Asırlardır bu denli yenilgi yüzü görmemiş sömürgecilik bunun şokunu atamadan 15 Ağustos 1984 ‘ te Egid(Mahsum Korkmaz) öncülüğünde Eruh Baskınını gerçekleştirilerek “dokunulmaz” tabulara dokunmuş ve yaratılan korku perdesini parçalamaya başlamıştır. Egidin öncülüğünü yürüttüğü bu savaş tarzı kısa sürede karşılık bulmuştur ve sömürgeciliğin hayallerini kurduğu “bastırılmış-biat ettirilmiş halk” ı oluşturmasının önünüde almıştır.
Tekrardan kendi küllerinden yaratılan toplumlar her geçen gün koşarcasına kendini örgütlemiş ve özgürlük savaşımını vermiştir. Günümüzde de bu savaşım daha da büyümüş ve artık Lokal bir alana değil tüm dünyaya hitap edecek konuma gelerek , tüm insanlığın karanlıktan çıkış arayışındaki tek umudu olmaktadır. Kuşkusuz tüm bu gelişmeleri yaratan ise Önder APO nun dediği gibi “ biraz insanlık onuru , biraz değerlere bağlılık, biraz inanç “ ile bir elin sayısını geçemeyecek kadar az olan gençlerin attığı adımdı. Fizikken geçen yıllara rağmen gençlik ruhunu korumayı başaran PKK , Tarihin ilk başlarında olduğu gibi insanlığa karşı sorumluluğu gereği kendini geliştirmekte , büyütmektedir.

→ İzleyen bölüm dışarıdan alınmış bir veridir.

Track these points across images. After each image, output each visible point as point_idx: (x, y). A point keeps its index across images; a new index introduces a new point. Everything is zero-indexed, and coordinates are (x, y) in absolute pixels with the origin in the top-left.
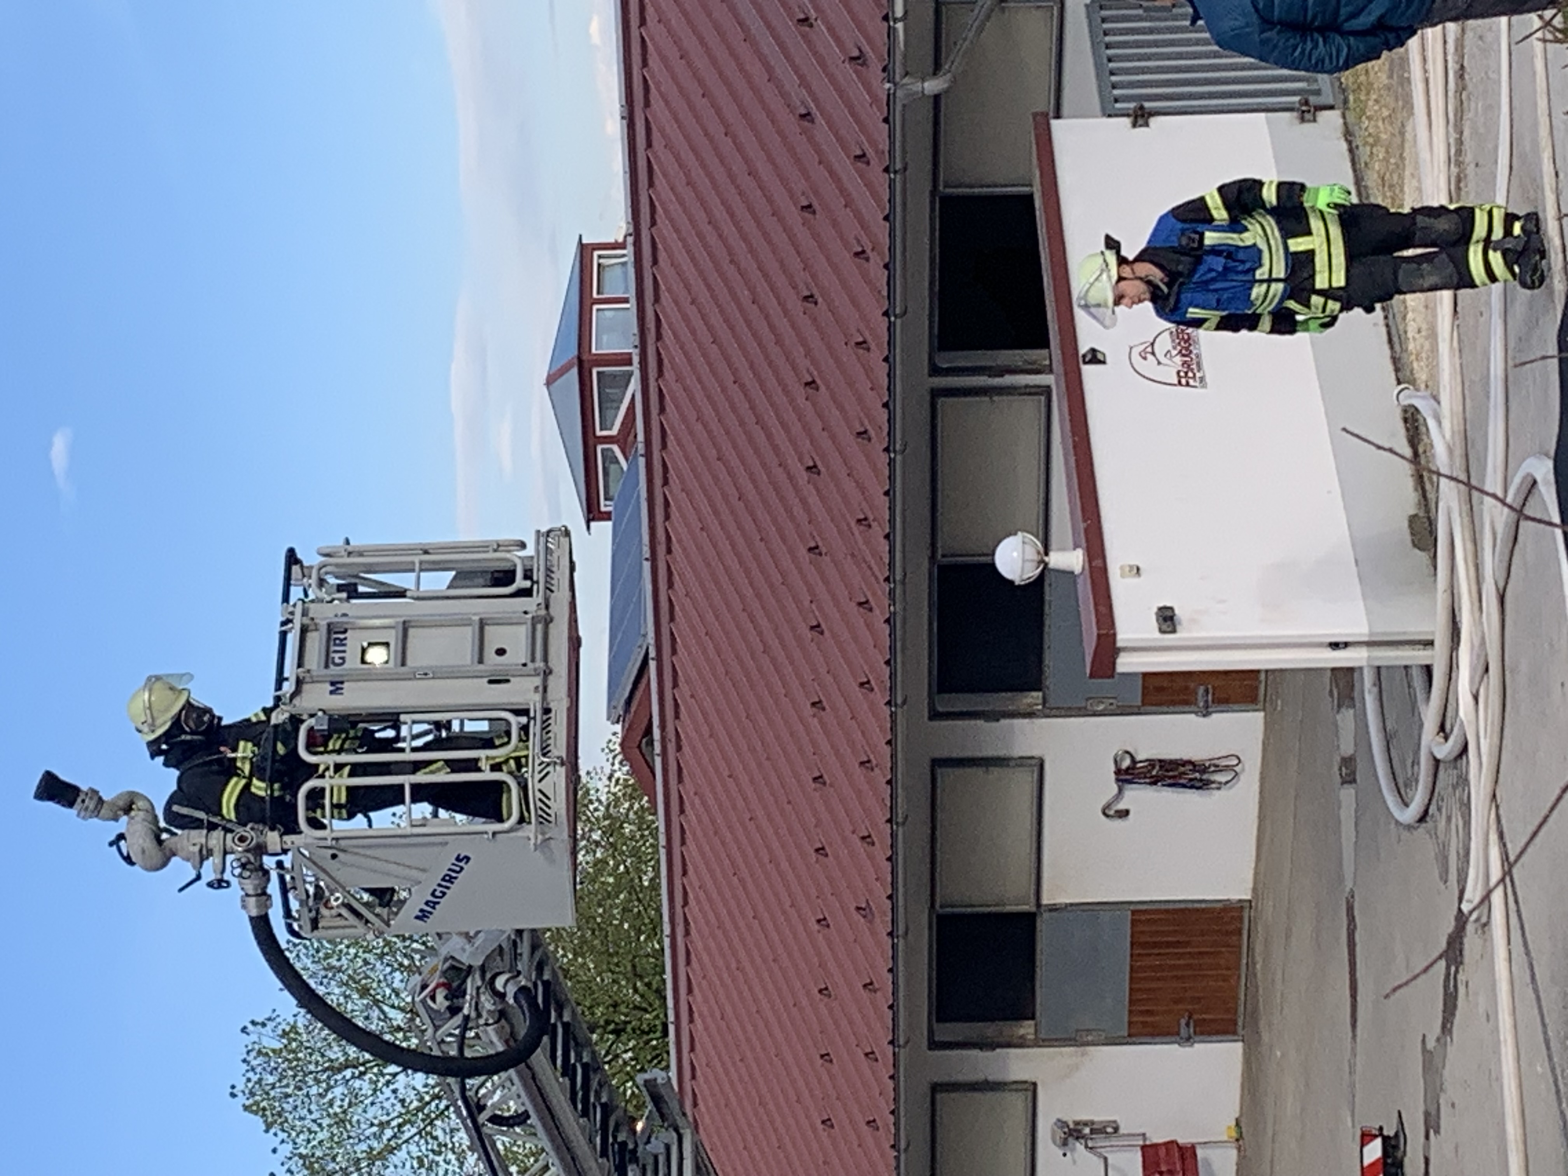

Tüm Faşist sistemlere karşı tarihi bir direnişi geliştiren PKK ye karşında sömürgeci faşist sistem 24 saat karalama çalışmalarını sürdürmektedir. Ak ile karayı karıştırıp beyinlerde muğlaklık yaratarak toplumların geleceğini ipotek altına almayı hedefleyen sistemin PKK karşısındaki mutlak yenilgisi bugün daha da somutlaşmaktadır. Bundan dır ki en vahşice yöntemler ile saldırılmaktadır. Ancak bu saldırılara karşın asırların engin tecrübesi ve mutlak zafer inancı ile kendini geliştiren, örgütleyen gençlik asırların intikamını almaktan da geri durmayacaktır.
Tüm bu gelişmelerin bilincine varan faşist sömürgeci sistem tarafından mutlak yıkılışının önünü almak için gençliğe saldırılmaktadır. Artık gün gençlik için karar verme günüdür. Ya direniş ve özgür yaşam yolunu seçerek geleceğini korumaya alacak ya da sahte özgürlük ile mutlak köleliği yaşayacaktır. Mutlak köleliğin gelişmesi demek asırların kahramanlık değerlerine karşı ihaneti yaşamaktır . Mutlak özgürlüğün gelişmesi demek ise asırların kahramanlık değerlerine sahip çıkma ve onların anılarına bağlılığın da bir gereği olarak geleceğe özgür bir yaşamı yaratmak demektir.